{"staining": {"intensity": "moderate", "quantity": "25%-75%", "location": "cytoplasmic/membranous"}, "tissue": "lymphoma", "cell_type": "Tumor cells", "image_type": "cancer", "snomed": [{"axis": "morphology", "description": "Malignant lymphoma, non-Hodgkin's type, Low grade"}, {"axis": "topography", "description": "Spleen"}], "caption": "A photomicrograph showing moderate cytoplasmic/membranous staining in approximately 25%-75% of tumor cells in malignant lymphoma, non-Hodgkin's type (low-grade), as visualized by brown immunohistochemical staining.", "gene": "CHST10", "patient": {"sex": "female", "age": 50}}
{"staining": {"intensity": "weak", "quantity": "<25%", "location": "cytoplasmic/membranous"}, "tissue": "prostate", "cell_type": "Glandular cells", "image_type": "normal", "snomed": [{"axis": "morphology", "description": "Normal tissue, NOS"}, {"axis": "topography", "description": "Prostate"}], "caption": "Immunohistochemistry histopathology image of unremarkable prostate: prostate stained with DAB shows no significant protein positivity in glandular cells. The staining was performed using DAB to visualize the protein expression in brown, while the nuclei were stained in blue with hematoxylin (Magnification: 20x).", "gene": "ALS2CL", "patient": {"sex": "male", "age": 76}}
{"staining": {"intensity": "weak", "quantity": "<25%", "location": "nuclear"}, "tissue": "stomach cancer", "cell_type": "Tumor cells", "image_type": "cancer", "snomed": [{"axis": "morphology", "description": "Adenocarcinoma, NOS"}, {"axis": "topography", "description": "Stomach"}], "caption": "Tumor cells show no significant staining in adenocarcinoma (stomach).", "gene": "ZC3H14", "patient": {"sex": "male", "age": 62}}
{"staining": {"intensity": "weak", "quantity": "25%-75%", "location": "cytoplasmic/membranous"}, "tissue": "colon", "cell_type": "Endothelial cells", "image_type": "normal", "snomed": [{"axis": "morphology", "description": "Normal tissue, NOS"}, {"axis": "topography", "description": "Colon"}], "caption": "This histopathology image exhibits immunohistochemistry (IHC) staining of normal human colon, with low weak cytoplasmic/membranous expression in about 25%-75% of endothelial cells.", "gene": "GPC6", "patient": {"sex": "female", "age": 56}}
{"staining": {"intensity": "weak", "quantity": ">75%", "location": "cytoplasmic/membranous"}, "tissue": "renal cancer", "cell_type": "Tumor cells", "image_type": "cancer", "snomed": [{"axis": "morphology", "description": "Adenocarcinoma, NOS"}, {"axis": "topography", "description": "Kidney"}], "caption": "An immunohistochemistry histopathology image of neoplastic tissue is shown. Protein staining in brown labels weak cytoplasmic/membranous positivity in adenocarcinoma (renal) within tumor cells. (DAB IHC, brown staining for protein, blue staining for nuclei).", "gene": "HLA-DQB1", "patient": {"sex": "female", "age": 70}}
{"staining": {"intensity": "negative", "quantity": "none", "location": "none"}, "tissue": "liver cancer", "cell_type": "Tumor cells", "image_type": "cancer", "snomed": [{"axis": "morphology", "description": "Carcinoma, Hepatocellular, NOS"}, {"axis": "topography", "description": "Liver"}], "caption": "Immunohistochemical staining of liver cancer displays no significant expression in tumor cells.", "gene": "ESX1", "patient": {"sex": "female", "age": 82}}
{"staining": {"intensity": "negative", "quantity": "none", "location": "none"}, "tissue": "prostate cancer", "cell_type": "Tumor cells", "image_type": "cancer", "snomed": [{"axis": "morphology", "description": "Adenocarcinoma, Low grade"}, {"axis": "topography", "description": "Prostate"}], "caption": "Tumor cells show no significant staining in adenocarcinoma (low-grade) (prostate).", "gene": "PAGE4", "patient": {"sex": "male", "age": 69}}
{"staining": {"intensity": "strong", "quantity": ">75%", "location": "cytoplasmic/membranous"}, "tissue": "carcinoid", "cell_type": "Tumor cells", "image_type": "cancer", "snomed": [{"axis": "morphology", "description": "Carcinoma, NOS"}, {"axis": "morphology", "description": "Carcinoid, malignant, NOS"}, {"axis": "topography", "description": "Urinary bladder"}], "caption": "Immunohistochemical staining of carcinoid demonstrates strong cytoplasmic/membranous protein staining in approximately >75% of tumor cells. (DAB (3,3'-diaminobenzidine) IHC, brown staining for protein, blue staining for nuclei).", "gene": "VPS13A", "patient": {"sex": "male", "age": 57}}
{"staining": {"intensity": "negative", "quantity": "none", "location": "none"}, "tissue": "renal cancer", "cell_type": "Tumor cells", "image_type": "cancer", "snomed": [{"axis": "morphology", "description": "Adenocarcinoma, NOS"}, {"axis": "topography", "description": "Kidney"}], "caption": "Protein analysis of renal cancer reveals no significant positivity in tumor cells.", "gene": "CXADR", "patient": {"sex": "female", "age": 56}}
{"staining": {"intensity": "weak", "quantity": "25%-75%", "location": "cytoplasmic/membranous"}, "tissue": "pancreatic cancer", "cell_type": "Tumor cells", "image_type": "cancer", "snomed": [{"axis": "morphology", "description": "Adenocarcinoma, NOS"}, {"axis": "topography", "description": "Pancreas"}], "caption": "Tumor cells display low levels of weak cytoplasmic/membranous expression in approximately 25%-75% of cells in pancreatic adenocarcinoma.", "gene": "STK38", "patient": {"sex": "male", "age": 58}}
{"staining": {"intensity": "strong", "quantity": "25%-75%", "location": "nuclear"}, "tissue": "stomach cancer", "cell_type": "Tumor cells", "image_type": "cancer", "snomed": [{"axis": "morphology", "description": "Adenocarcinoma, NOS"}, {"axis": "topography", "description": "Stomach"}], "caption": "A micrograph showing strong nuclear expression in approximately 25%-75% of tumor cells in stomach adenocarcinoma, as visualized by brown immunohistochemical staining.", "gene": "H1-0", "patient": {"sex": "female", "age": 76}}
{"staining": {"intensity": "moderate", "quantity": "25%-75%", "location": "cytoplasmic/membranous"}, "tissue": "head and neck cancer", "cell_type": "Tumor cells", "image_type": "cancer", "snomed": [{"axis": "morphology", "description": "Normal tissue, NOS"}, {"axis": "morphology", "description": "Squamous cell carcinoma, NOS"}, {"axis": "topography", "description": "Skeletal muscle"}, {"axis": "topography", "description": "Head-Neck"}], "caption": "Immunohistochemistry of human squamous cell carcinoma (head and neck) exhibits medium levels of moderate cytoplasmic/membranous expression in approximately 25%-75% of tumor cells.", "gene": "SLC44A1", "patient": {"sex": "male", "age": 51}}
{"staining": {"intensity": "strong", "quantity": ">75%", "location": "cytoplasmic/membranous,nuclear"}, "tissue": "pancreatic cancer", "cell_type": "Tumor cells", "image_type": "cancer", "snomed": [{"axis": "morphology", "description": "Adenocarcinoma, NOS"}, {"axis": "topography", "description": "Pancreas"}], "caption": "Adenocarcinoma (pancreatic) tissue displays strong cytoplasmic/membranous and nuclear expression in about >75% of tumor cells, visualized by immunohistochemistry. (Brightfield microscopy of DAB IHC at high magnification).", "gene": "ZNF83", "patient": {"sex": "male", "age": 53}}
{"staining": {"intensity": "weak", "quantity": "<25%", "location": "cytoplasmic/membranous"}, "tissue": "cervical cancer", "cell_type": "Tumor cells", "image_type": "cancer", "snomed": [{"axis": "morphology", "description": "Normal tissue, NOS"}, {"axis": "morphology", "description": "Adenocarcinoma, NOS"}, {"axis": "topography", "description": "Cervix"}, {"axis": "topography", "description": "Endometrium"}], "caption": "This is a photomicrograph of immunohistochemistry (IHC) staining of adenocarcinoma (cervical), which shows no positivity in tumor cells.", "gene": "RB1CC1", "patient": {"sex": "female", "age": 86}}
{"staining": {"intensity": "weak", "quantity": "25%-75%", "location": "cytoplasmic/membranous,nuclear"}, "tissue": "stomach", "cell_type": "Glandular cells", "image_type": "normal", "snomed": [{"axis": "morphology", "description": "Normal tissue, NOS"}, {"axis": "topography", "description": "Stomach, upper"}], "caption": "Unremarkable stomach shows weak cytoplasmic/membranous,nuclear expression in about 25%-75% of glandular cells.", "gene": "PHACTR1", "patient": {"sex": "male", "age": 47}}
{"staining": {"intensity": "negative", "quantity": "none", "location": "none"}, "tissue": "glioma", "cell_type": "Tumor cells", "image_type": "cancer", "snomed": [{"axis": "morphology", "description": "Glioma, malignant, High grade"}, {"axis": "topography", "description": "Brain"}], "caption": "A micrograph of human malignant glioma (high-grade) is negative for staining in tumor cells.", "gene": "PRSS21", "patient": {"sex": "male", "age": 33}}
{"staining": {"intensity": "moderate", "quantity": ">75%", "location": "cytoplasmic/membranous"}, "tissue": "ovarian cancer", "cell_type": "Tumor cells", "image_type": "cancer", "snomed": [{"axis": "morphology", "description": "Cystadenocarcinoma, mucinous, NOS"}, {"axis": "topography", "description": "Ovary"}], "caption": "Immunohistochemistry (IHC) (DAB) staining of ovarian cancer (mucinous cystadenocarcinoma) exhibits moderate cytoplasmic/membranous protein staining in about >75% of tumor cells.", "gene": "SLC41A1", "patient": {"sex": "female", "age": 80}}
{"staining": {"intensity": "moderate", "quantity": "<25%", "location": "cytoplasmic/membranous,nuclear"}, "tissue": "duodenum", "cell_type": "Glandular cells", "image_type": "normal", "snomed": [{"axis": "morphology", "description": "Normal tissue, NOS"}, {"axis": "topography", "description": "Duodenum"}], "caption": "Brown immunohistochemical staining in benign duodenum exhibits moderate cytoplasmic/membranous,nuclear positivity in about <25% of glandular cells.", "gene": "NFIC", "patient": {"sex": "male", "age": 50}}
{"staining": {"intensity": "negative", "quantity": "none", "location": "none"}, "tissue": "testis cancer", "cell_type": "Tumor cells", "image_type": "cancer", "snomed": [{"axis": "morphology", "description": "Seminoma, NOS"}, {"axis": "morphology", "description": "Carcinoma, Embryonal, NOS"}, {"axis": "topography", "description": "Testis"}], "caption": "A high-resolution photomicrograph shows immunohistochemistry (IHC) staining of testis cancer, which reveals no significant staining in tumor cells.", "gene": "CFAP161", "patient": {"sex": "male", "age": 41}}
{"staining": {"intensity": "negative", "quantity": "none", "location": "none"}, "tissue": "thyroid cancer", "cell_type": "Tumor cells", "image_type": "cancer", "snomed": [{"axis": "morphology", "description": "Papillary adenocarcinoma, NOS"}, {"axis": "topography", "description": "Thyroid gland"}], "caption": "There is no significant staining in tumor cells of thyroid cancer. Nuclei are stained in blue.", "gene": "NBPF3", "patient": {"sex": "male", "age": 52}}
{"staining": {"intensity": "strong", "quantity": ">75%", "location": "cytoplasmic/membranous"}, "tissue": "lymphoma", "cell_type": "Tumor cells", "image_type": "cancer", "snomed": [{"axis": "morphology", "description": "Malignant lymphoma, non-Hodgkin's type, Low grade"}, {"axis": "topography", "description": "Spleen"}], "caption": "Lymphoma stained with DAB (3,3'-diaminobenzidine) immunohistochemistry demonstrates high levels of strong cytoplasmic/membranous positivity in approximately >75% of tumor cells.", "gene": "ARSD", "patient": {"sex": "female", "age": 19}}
= = = =
From the material above, state how many lines hold the word "diaminobenzidine", giving nothing but the number.

Solution for this exercise: 2